# Письменное задание
Повторите дословно отрывок текста о войне за великое княжение: от слов «Но тут Юрий» до слов «выколоть ему глаза.» включительно.

# Фрагмент текста
Но тут Юрий умер. Как ни удивительно, своей смертью. А воспрянувший Василий собрал рать и пустился восстанавливать справедливость. Взял Василий Косого в плен и, недолго думая, приказал выколоть ему глаза.

В нашей популярной исторической литературе есть, я бы так назвал, «благостное» направление – его сторонники о самых подлых и кровавых делах повествуют с удивительной мягкостью. Один такой гуманист историю с ослеплением излагает так: «Василий II, человек незлобивый, однажды не сдержался и повелел ослепить Василия Юрьевича, попавшего в плен». Очаровательно. Добрейшей души был человек, кошек любил и нищим подавал щедро – но вот не удержался, бывает. Как в анекдоте про забитого мужа, однажды огревшего жену сковородкой. Очень уж обстановка сложилась располагающая: жена стояла спиной, входная дверь распахнута настежь, сковородка под рукой – ну как тут удержаться?

Ослепший Василий Юрьевич от участия в политическом процессе отказался навсегда – но зрячий Шемяка продолжал войну. Его войска взяли Москву (опять-таки при крайне вялом сопротивлении жителей). Попавшему в плен Василию Васильевичу три дня перечисляли его грехи, а потом заставили целовать крест в том, что он навсегда отрекается от великого княжения (торжественней, чем целование креста, клятвы тогда не имелось). Для надежности и ему выкололи глаза, как он давеча Косому, – и сослали в монастырь. Тогда-то Василий и получил прозвище Темный.

# Строки данных
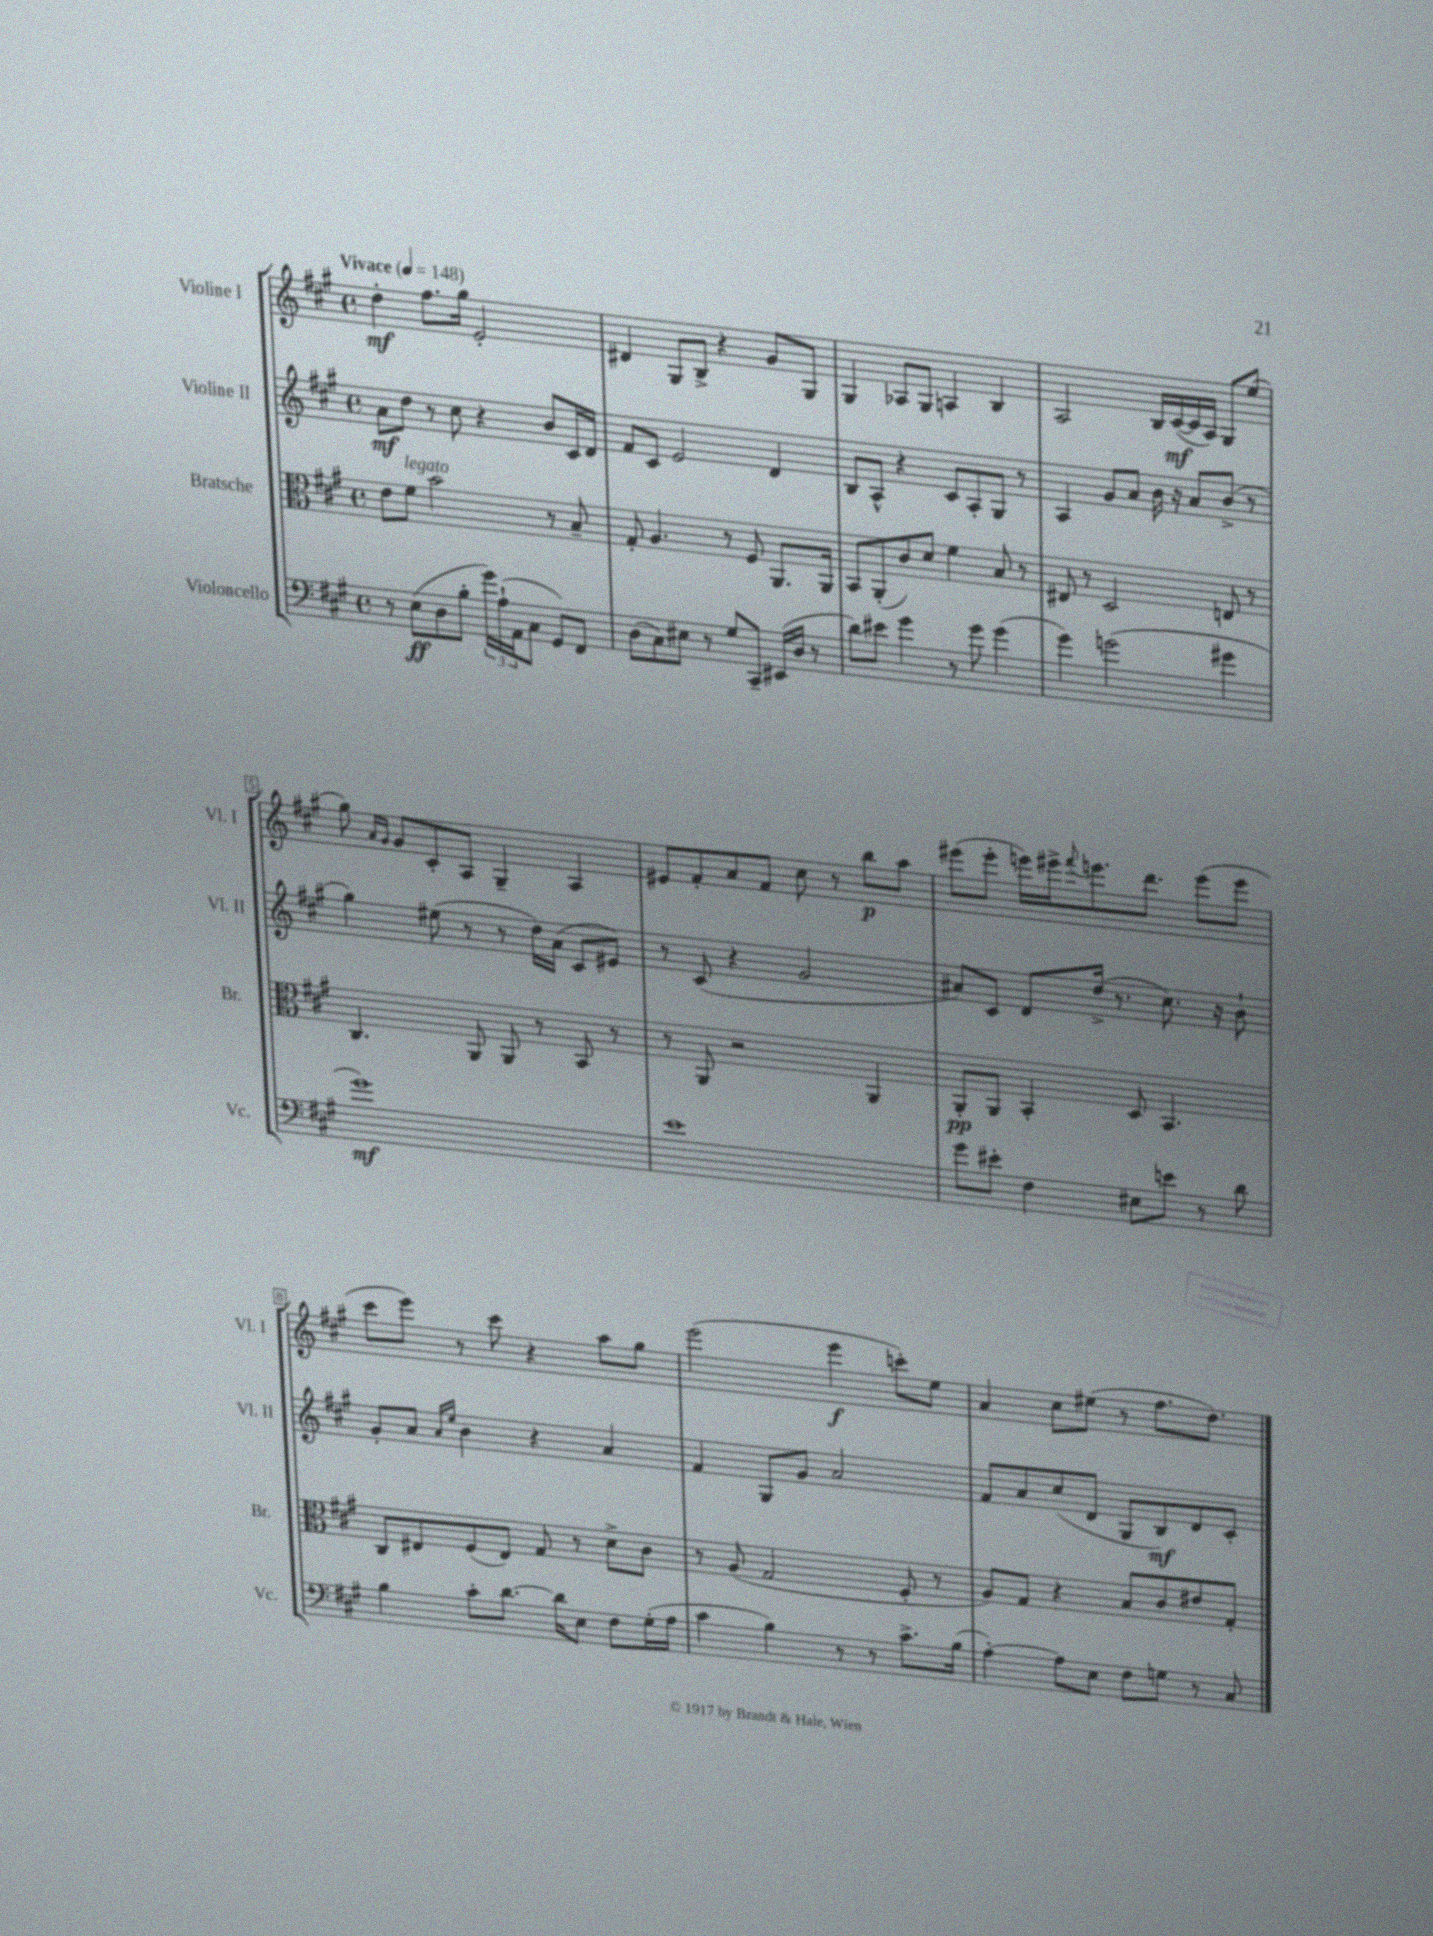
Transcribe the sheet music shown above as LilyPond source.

# Полный ответ
Но тут Юрий умер. Как ни удивительно, своей смертью. А воспрянувший Василий собрал рать и пустился восстанавливать справедливость. Взял Василий Косого в плен и, недолго думая, приказал выколоть ему глаза.